Thursday, September 10, 2009
I wonder if I'm writing anything that's meaningful or if I'm still hiding behind the words? I have a lot of things I'm very passionate about and lots of opinions on things but I just usually let them roll around in my head. I always think that no one wants to hear them. But, I am witty so maybe I can do something witty instead of something meaningful.
I wonder what would happen if we had no friends? I really think we would begin to invent imaginary friends because without someone else, outside of the marriage, to bounce things off of, learn from, support and be supported, how could we manage to get through life? We have some wonderful friends like these people, the George's on the left, and the Harper's on the right, whom we have known for 20 years. The words "for better for worse, etc. etc." apply to friendship as much as marriage. Our kids are the same ages, our marriages are about the same age, we are about the same age, we share similar faith and value system, we like to be together and have laughed and cried together over the years. We've also tag-team parented and watched our rascally little ones grow up into rascally bigger ones and then responsible adults. I look at these pictures and my heart is full. I love these people and they are a permanent part of our lives now. I don't think we could even divorce them if we wanted to. (Can you divorce friends?) Knowing there is someone you can call if you need them is worth so much. Even if I never had to call them, I would know they were there for me. But, I have had to call them and have been called by them and we do whatever we can for each other, no questions asked. That's worth more money than I'll ever see in this lifetime or the next.
August 4 was our 36th anniversary. We were only 10 years old when we were married, that's why we look so young. =) Anyway, it's been quite a journey from 1973 to 2009. We've been through a lot. Have had a lot of good days and a lot of days we'd just as soon forget. I anticipated those days when I was young, but didn't anticipate how hard it would be to plow through. I thought if things got tough I could always bail out and go my own way. But a funny thing happened. I didn't want to leave. I decided to stay married to this great guy and work through the things that married couples have to work through in order to hammer out a life together. It's been worth it. We're so bonded together that I can't imagine going through life without him. I'm totally and completely loved and cared for by my hubby and I know he would do anything for me. I know he feels that I would do the same for him. In the whole realm of things, nothing is as important as that kind of relationship. We can and have accomplished anything we needed or wanted to do. I know that our mutual love for God has been the glue that has kept us together. Whatever we do and say, we both know that we are accountable to God first and each other next. It's good to have the same values. It was a good foundation for our relationship that began in September of 1971 in Hillsboro, Kansas. You don't really know what will happen when you share your life with someone. It's a very complex series of events and sometimes it seems to have a life of its own. We're going to be together another 36 years so we will keep learning and keep loving each other 'til death...
Isn't he adorable?

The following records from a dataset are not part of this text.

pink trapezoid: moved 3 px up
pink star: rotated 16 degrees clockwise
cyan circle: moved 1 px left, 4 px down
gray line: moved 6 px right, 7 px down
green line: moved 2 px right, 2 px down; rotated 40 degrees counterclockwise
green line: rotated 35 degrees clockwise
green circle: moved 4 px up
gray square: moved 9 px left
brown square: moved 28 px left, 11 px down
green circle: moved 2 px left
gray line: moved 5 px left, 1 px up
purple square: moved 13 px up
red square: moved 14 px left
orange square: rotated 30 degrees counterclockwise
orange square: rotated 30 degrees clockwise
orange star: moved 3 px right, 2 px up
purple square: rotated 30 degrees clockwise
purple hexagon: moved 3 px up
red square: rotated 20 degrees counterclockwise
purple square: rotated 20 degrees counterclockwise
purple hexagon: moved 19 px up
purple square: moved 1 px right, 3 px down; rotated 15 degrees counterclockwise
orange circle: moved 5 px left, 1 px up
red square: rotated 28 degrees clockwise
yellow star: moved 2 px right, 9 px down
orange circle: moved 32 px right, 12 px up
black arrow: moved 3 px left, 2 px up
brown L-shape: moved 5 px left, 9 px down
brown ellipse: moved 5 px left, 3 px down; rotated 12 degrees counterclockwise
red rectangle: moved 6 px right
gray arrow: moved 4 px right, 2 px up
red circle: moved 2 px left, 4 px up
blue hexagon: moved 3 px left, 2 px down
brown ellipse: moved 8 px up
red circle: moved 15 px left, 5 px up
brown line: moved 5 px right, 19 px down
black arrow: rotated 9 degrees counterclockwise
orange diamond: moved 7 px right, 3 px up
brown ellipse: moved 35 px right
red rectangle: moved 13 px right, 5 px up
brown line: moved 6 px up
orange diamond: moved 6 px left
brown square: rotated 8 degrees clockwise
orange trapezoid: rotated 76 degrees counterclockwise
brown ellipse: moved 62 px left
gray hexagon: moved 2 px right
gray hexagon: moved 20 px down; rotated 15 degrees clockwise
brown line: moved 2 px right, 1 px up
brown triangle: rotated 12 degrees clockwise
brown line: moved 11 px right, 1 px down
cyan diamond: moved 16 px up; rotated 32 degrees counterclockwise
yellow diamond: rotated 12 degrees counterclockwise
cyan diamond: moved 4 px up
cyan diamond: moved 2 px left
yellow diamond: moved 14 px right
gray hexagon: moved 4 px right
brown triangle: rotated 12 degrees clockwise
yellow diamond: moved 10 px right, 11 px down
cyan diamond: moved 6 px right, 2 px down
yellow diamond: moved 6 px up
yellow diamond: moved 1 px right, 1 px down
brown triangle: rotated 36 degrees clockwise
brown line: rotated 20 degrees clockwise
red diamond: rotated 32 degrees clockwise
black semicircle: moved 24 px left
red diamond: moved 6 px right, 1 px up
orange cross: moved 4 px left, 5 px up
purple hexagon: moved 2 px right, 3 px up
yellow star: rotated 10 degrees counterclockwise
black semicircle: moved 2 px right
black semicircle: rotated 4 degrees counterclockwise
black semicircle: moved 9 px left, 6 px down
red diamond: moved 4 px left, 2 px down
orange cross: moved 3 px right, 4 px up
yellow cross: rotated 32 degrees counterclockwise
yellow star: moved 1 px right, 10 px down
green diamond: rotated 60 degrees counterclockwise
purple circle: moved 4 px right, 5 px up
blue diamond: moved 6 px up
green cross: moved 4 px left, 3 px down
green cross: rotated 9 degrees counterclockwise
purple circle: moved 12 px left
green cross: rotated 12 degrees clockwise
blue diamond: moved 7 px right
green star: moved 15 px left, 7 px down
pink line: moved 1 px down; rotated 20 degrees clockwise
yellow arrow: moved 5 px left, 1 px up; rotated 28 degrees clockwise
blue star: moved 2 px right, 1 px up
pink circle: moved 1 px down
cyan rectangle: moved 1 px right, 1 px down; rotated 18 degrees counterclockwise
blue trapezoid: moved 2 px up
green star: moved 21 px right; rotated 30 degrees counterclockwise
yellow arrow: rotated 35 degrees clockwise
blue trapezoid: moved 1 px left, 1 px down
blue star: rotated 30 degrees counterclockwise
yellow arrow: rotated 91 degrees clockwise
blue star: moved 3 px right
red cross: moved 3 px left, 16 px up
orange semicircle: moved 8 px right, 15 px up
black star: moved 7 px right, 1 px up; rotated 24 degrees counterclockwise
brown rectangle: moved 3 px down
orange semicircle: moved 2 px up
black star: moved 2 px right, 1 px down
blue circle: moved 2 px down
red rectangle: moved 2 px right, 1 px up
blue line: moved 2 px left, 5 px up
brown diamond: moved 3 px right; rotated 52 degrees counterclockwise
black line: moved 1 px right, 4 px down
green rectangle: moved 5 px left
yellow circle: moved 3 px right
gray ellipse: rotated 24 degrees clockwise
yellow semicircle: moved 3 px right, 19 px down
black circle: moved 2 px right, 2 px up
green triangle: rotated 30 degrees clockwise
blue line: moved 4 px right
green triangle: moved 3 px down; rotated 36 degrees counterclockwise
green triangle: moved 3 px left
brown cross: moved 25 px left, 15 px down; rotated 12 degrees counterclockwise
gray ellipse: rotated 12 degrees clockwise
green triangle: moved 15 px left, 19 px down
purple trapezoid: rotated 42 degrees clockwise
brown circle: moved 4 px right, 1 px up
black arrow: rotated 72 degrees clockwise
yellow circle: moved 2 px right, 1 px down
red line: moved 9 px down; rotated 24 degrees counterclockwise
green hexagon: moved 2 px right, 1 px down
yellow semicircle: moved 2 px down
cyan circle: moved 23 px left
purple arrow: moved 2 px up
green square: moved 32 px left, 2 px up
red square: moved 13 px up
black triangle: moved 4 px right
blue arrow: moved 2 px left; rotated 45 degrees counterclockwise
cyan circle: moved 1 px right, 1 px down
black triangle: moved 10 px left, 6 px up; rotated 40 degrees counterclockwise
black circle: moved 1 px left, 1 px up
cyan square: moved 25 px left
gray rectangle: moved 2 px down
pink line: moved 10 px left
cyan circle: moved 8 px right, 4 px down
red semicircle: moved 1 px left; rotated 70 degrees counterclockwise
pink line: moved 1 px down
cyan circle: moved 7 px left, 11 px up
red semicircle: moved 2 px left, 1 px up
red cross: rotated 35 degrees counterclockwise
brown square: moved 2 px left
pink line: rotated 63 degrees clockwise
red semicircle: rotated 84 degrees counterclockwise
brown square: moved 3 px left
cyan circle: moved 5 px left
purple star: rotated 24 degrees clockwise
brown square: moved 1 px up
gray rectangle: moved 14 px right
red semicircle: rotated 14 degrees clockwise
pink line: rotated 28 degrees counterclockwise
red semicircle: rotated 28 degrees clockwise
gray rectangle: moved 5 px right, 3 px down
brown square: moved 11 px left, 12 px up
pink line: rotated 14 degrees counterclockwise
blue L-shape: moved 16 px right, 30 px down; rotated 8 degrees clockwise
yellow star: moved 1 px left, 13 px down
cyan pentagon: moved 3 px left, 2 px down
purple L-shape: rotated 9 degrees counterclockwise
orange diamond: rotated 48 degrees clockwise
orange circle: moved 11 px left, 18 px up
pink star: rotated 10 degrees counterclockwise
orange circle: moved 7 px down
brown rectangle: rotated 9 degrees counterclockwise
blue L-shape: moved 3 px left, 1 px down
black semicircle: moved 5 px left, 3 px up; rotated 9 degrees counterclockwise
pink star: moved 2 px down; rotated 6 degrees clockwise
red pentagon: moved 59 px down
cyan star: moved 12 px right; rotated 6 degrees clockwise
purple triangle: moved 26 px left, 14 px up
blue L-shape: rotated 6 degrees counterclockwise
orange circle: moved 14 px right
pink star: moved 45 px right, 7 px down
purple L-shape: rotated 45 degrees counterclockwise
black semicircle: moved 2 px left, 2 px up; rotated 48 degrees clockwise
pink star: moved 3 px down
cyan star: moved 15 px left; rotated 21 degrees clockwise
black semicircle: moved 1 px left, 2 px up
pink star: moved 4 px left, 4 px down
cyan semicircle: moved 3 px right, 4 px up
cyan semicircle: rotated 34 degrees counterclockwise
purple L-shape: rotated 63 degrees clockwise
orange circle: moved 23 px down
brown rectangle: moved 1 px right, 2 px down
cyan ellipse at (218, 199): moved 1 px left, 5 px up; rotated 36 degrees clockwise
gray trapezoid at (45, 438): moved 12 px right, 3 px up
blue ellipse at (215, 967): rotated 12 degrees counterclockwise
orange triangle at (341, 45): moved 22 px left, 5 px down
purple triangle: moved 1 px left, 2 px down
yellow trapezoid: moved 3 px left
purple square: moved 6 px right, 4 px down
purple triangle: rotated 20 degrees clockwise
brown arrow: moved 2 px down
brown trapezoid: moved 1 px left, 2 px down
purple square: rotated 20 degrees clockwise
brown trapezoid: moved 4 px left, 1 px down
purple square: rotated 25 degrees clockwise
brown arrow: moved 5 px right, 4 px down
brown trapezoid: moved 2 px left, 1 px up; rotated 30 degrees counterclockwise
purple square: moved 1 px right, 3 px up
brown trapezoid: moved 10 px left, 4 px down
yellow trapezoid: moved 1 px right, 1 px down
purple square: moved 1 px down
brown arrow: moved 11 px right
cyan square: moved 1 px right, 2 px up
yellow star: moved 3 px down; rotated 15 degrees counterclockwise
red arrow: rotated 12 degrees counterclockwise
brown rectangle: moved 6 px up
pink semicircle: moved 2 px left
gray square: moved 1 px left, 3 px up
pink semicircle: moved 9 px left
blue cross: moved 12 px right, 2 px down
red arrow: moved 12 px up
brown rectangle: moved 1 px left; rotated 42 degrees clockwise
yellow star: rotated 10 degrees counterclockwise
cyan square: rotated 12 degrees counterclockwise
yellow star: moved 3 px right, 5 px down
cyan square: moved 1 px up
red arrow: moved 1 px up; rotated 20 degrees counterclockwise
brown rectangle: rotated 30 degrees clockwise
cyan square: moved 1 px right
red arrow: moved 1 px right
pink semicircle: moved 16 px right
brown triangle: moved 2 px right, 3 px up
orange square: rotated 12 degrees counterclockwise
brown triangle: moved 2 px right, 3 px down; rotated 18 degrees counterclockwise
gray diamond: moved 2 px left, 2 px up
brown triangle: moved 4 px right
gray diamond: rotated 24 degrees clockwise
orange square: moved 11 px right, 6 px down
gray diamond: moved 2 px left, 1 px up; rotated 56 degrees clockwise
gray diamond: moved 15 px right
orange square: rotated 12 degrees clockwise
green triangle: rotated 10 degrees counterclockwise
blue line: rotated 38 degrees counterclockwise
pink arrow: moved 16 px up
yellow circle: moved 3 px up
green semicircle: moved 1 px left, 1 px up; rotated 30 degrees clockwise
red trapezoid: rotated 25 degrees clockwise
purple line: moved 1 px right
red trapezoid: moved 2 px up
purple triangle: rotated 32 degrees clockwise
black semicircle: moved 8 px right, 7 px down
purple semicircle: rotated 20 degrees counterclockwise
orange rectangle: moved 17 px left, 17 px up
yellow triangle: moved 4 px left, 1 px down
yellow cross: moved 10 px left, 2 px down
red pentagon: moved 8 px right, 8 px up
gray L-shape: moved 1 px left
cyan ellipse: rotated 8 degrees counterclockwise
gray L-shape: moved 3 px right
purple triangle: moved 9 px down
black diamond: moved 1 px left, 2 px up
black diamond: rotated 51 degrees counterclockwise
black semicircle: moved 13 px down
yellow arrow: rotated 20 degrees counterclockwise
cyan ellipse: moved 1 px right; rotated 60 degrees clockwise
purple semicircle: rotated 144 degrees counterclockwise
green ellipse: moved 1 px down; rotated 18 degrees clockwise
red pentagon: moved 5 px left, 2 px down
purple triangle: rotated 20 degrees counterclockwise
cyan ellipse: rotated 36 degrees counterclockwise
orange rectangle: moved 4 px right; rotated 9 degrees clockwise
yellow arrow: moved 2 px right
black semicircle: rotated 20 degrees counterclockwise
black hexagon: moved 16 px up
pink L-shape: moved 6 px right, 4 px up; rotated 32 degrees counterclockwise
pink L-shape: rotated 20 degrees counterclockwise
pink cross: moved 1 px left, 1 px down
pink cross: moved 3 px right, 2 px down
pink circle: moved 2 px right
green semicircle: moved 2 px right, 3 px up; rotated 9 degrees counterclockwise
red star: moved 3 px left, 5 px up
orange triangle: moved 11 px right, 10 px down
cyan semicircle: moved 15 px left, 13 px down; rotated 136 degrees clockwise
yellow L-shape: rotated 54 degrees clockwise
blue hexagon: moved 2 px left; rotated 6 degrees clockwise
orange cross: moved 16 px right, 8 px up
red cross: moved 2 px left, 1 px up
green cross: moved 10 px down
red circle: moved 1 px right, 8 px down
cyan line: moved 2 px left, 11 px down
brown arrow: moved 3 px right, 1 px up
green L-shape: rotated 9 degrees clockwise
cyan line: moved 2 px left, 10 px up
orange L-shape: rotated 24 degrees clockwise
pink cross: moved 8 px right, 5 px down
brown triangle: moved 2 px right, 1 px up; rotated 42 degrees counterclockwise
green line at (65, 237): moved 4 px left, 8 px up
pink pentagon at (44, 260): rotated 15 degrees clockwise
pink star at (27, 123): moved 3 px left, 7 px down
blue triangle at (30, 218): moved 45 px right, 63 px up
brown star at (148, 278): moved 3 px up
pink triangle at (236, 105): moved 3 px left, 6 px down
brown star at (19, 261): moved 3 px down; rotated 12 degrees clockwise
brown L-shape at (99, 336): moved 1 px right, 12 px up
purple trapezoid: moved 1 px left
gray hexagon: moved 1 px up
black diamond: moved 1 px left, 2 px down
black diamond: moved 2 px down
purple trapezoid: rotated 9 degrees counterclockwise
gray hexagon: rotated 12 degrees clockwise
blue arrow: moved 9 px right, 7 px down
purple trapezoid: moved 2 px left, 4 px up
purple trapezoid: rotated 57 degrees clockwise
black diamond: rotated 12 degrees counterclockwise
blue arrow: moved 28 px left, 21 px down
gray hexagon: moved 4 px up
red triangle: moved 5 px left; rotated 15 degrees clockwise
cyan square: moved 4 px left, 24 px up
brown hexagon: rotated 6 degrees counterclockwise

This is the best picture I could get because he doesn't sit still unless he's on someone's lap. He's wearing his new tank top ($1 at Target--his mom's a good shopper). On my birthday-August 22- we went to the SPCA branch shelter close to our house "just to look" and this one looked at us with his big brown eyes and said, "It's about time you guys got here. I've been waiting for you." Eddie's big sister Abbey Road Harriet Friesen is in the background in her pink cupcake tank top. She's 6 months older and 3 pounds heavier. They're both a pain in the derrier, but when you're in love with a four legged furry creature, you go a little nuts.
Tuesday, September 8, 2009
Well, here is my next project. The blocks are all sewn together and if I may say so myself, many of them are nicely placed nose to nose. I know there's a quilting term for that but I think I get the point across. The colors are a little off on this picture but they are all batik prints of dark blue, bright orange, purple, forest green and light blue. I finished it at about 11:00 last night and slept under it to get the feel of my first human sized quilt. Next stop: borders and batting. Stay tuned
Who knew at the beginning of this summer that I'd become one of "them"? I have heretofore been a very minor member of a big quilting posse. Out of self-defense, I decided that I had to quilt or get off my horse. I was afraid I'd be left behind at the OK Corral in a pile of material scraps. So (sew) I jumped in. I mentioned my "minor" status. That came about when, with the expert and patient help of Susan and Maggie, I made a few blocks for various quilts we made for our friends who needed to be 'covered' in prayer. So, this summer I decided to "go commando" and try it myself. This little nine block wall hanging/table top/shoulder warmer (I'll explain that in a minute) is what I produced. I loved doing it, especially the hand quilting. So, I'm hooked (or needled). The reason it is also a shoulder warmer is that this weekend we went to the Second Space Theater with some friends to see "Lost in Yonkers" (which was superb!) and it was freezing in there. I had taken my quilt projects along to show our friends so Dave ended up draped in this, plus a piece from my latest attempt. We were sitting right in the front row, practically on the set and decided that it was a sign of getting older that we didn't care what we looked like as long as we were comfortable. Too bad I didn't get a picture. He did look adorable.